Most people presume that the indoor air quality (IAQ) measures that rid one house of airborne contaminants should work in a similar house, but when it comes to ranking, on a regional or national scale, potentially expensive residential code or construction changes, housing and health authorities as well as homebuilders want more than conventional wisdom and supposition. They want data, and a lot of it. The new NIST set of more than 200 residential dwellings, representing 80 percent of the United States housing stock, can be combined with a computer simulation technique to determine the impacts of IAQ interventions.

NIST developed its database of model homes from the U.S. Census Bureau's American Housing Survey (AHS) and the U.S. Department of Energy's (DOE) Residential Energy Consumption Survey (RSECS). They then selected 209 dwellings as representative of 80 percent of U.S. housing stock.

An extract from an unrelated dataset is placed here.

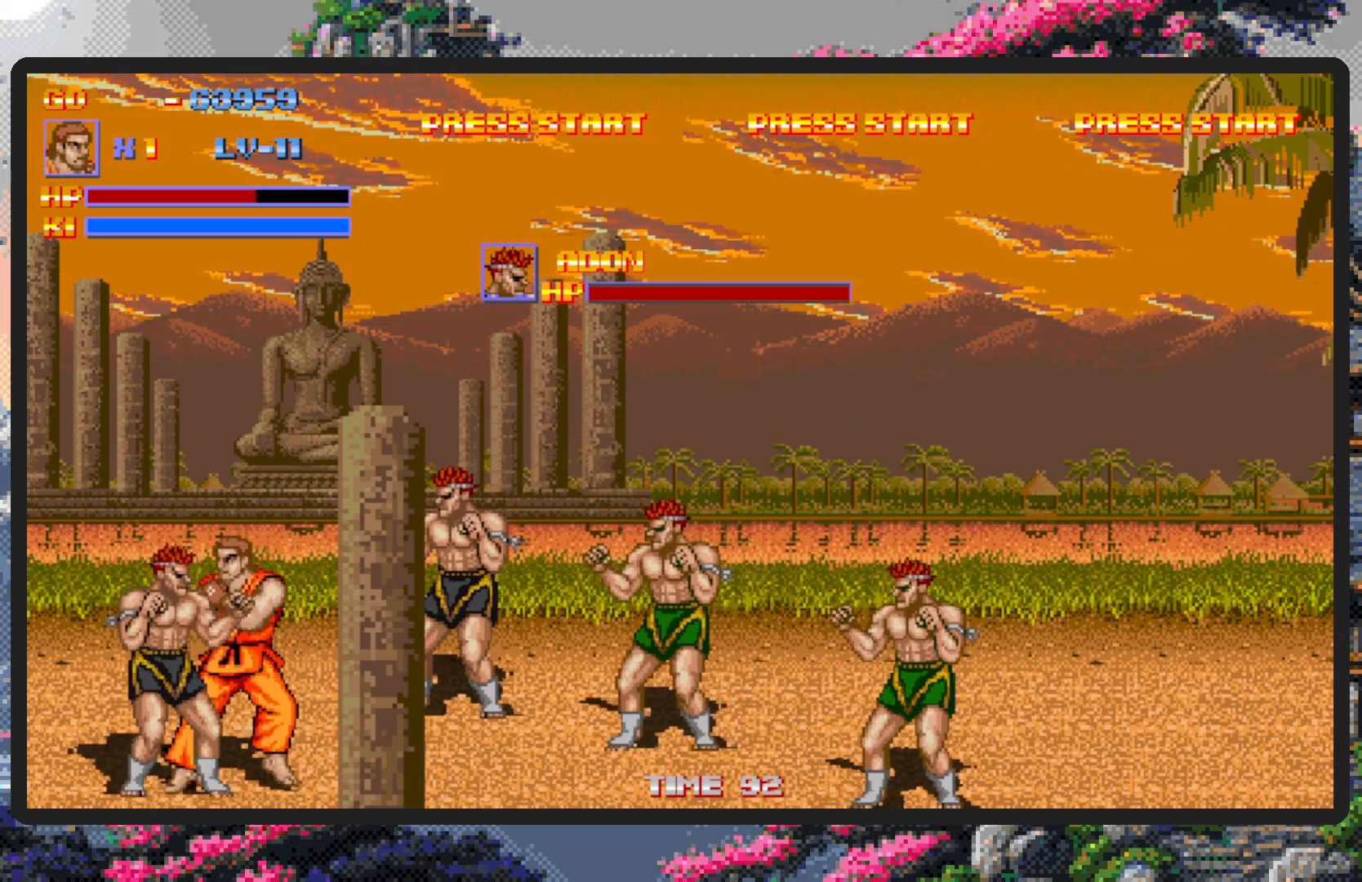
{"dt_ms": 500, "buttons": ["Y"], "events": [[116, "Y", "down"], [166, "DPAD_LEFT", "up"], [166, "DPAD_RIGHT", "down"], [166, "Y", "up"], [217, "DPAD_DOWN", "up"], [217, "Y", "down"], [267, "Y", "up"], [283, "DPAD_RIGHT", "up"], [300, "Y", "down"], [350, "Y", "up"], [400, "Y", "down"], [433, "Y", "up"], [483, "Y", "down"]]}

The homes, grouped into four categories--detached, attached, manufactured homes and apartments, were defined by their age, floor area, number of floors, foundation type and existence of a garage.

The engineers then developed floor plans for each house and created a model of each in NIST's multizone indoor air quality and ventilation assessment computer program, CONTAM. Analysts can use the models to simulate and examine energy, IAQ and human exposure issues in a particular type of dwelling or all the dwellings as a group. Conclusions drawn from simulations with a particular house type should be valid for similar houses on a nationwide or regional level. The current multizone representations of the 209 dwellings created with CONTAM are available at http://www.bfrl.nist.gov/IAQanalysis along with floorplans of the buildings. The U.S. Department of Housing and Urban Development sponsored this work.

*A. Persily, A. Musser and D. Leber. A collection of homes to represent the U.S. housing stock. NISTIR 7330, August 2006.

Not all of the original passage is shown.